In scena al Rasi il testo di Francesco Alberici premiato agli Ubu
Scritto e pubblicato nel periodo pandemico, arriva anche a Ravenna il testo scritto, diretto e interpretato da Francesco Alberici, Bidibibodibiboo, ispirato, nel titolo, all’opera figurativa di Maurizio Cattelan del 1996. Uno scoiattolo morto riverso su un tavolo in formica e la pistola sul pavimento, mentre sullo sfondo campeggiano una caldaia macchiata, un lavello con stoviglie sporche e di fronte al corpo esanime dell’animale una sedia vuota. Un’immagine che rimanda al disincanto e allo squallore, sia pure con la venatura umoristica circa l’improbabilità di un gesto suicida da parte dell’essere vivente in questione.

Anche Alberici sceglie l’ironia per parlare del dramma del lavoro nella società contemporanea con uno spettacolo metateatrale, che procede per segmenti narrativi incastrati l’uno sull’altro, mentre sul palco vengono aperte una dopo l’altra le scatole di cartone che compongono la scenografia. Si accentua così la dimensione transitoria della narrazione, che proietta sullo spettatore un senso d’attesa destinato a non essere mai appagato del tutto fino all’epilogo.
Subentrano in continuazione sollecitazioni, discussioni, sovrapposizioni tra personaggi, anche se la rappresentazione rimane sempre focalizzata sul lavoro e sul suo potere di determinare in meglio o in peggio la qualità della vita delle persone.
Si parla dei colossi dell’economia globale capaci di stabilire parametri di efficienza spesso irragionevoli, di oltrepassare leggi nazionali grazie ad un linguaggio trasversale: parole quali performance, competitività, ottimizzazione, razionalizzazione sono ormai acquisite anche nel parlato quotidiano e la loro pervasività raggiunge anche altri ambiti oltre a quello aziendale.
Ci si interroga su quanto la scelta del proprio lavoro sia stata davvero libera o condizionata da fattori sociali, culturali, economici. Sullo smantellamento dell’equazione lavoro stabile uguale maggiore sicurezza, poiché il mondo del lavoro in quanto tale si sta avviando verso una condizione di precarietà permanente, soprattutto in relazione alla rapidità dei cambiamenti storici, sociali e tecnologici.
Ancora, sulle note di un malinconico pianoforte, ci si interroga sul rapporto che abbiamo con il tempo sottratto al lavoro, sempre meno e sempre più insidiato.
Infine, uno dei temi portanti del testo di Alberici, è quanto sia davvero onesta la scelta del regista che decide di portare in scena uno spettacolo di denuncia sociale mettendo in gioco anche le proprie vicende familiari.
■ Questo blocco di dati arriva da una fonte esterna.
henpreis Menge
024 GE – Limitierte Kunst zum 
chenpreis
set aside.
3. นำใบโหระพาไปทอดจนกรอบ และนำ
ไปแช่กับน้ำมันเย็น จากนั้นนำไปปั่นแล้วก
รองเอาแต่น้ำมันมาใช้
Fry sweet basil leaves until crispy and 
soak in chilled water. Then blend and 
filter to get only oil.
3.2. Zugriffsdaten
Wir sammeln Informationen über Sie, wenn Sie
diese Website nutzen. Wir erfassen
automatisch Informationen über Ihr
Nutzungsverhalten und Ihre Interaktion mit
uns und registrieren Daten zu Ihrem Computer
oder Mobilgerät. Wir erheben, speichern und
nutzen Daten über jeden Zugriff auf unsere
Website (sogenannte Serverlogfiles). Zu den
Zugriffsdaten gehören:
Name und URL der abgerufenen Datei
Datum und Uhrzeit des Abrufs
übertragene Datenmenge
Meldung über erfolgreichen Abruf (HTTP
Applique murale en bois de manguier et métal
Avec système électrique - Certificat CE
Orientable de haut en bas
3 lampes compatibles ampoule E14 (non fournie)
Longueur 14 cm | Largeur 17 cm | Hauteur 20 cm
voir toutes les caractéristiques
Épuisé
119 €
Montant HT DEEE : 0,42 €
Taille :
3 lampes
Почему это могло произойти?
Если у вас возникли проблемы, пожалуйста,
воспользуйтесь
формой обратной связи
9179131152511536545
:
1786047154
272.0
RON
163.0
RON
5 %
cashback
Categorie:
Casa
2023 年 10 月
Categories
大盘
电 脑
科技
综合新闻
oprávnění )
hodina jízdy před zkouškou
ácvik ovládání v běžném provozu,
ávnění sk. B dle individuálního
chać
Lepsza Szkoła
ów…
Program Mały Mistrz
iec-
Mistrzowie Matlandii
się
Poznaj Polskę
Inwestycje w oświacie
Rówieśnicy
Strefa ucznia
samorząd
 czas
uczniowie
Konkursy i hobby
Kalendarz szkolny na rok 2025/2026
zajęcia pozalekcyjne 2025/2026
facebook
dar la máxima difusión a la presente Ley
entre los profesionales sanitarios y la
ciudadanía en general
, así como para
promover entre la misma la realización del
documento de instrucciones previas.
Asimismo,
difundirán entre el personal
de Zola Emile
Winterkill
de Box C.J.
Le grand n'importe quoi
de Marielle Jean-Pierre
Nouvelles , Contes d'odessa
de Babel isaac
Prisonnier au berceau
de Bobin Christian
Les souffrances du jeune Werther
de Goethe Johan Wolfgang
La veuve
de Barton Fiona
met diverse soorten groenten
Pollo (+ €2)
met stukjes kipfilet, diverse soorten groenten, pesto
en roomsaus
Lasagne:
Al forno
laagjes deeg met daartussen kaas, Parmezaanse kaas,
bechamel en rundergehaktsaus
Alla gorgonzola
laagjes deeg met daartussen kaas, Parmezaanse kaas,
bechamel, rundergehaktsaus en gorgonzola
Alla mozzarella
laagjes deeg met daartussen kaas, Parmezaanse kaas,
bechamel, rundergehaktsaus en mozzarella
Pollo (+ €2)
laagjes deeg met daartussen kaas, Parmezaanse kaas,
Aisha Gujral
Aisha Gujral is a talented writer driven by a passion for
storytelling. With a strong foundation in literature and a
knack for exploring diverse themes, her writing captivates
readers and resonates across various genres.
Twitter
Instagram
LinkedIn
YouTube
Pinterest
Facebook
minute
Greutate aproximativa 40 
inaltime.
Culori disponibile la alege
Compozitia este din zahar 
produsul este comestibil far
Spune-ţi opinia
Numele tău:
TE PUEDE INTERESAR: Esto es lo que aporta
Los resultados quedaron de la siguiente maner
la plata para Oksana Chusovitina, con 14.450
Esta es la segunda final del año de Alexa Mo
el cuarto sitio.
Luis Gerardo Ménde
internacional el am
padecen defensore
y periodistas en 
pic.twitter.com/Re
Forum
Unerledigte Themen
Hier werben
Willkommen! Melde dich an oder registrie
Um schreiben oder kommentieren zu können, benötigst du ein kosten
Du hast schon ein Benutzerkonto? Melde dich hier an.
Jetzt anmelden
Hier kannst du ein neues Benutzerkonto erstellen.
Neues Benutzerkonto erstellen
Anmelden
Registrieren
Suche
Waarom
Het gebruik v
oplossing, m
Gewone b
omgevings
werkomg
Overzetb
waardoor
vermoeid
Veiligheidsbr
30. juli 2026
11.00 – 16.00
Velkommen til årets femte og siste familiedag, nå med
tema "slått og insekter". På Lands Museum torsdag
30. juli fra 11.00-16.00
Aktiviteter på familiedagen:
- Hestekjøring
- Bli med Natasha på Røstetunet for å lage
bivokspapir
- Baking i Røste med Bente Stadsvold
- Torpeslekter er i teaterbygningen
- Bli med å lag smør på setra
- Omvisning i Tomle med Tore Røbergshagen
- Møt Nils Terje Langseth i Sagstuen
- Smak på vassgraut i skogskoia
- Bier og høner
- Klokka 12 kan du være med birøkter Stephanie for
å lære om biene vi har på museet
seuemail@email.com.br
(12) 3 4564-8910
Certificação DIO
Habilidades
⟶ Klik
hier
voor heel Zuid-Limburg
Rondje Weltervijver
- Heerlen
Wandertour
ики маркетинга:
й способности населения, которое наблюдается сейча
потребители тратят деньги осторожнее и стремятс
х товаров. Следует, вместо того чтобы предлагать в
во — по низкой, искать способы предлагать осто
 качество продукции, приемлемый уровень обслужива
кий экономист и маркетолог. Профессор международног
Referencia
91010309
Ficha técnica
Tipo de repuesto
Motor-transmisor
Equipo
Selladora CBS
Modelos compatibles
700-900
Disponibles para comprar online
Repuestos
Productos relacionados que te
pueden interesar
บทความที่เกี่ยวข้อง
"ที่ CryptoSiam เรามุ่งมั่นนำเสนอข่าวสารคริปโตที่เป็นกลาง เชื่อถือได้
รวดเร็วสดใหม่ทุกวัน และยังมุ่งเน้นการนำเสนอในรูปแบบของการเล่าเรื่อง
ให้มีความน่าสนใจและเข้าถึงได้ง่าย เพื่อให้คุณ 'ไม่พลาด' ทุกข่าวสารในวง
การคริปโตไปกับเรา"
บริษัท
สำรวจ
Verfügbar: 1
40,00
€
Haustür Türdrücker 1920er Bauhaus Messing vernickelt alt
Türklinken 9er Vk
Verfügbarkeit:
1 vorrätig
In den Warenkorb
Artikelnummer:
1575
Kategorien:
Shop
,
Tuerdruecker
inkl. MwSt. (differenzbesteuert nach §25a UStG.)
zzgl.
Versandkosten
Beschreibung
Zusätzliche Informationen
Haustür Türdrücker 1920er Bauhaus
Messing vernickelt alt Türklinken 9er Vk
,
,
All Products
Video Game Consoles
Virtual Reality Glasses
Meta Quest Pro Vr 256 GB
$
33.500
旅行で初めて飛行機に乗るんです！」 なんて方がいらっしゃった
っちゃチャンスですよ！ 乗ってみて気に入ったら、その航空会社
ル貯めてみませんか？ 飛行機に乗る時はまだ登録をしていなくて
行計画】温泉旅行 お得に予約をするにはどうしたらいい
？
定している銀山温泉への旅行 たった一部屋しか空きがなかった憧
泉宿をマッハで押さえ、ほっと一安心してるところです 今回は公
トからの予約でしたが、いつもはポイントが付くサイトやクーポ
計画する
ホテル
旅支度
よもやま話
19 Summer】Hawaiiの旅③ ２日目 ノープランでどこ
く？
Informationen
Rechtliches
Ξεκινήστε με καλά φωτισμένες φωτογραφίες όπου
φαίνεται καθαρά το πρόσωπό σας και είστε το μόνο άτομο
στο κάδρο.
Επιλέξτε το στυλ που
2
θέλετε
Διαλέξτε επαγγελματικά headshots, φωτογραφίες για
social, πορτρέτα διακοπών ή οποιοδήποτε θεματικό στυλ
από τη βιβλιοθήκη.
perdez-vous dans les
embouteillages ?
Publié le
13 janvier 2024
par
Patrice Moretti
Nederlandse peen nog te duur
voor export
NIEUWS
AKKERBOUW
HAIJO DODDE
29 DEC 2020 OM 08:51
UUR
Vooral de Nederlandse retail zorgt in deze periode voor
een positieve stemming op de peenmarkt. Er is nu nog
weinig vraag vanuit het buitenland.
Bidibibodibiboo racconta infatti di due fratelli molto uniti ed entrambi iscritti al Conservatorio, che decidono di iscriversi all’Università, l’uno a Economia politica e l’altro a Statistica. Il primo, appena laureato, piuttosto che ripiegare su un impiego malpagato e incerto si dedica al teatro. L’altro entra come stagista in una multinazionale, affascinato dal recruiter, per poi finire a lavorare a ritmi estenuanti e ad essere preso di mira da un superiore, fino al licenziamento.
Alberici attinge come Cattelan al titolo della canzoncina della fata di Cenerentola, accentuando e mettendo insieme elementi antitetici quali il disincanto che accompagna il senso di impotenza del lavoratore che prelude il licenziamento, ma anche la puerilità delle promesse iniziali che si rivelano fasulle.

Come si accennava sopra, se in un primo momento il fratello accetta che la sua vicenda venga portata in scena, sia pure non rivelando dettagli che potrebbero rendere riconoscibile la multinazionale in questione, verso la fine dello spettacolo, cambia idea.
Il fratello regista, irritato, gli dice che non è possibile, che oramai è tardi. Inizia così un litigio furibondo che sì, si risolve, ma porta alla luce anche nella vita del fratello artista, tante incongruenze rispetto alla sbandierata libertà. Anche in questo ambiente tanti sono i limiti e i vincoli, per non parlare delle invidie professionali e dei fallimenti da cui spesso non ci si può più riprendere.
Ma il regista porta soprattutto alla luce il dilemma sull’onestà personale quando si porta il vissuto di un altro in scena. La visuale dell’artista è sempre rispettosa della tragedia altrui o compie egli stesso un altro tipo di violenza, suo malgrado?
Il testo è stato creato nel corso dell’Ecole des Maitres 2020/21 diretto da Davide Carnevali ed è stato finalista alla 56esima edizione del Premio Riccione per il Teatro e Premio Ubu 2024 come miglior nuovo testo italiano.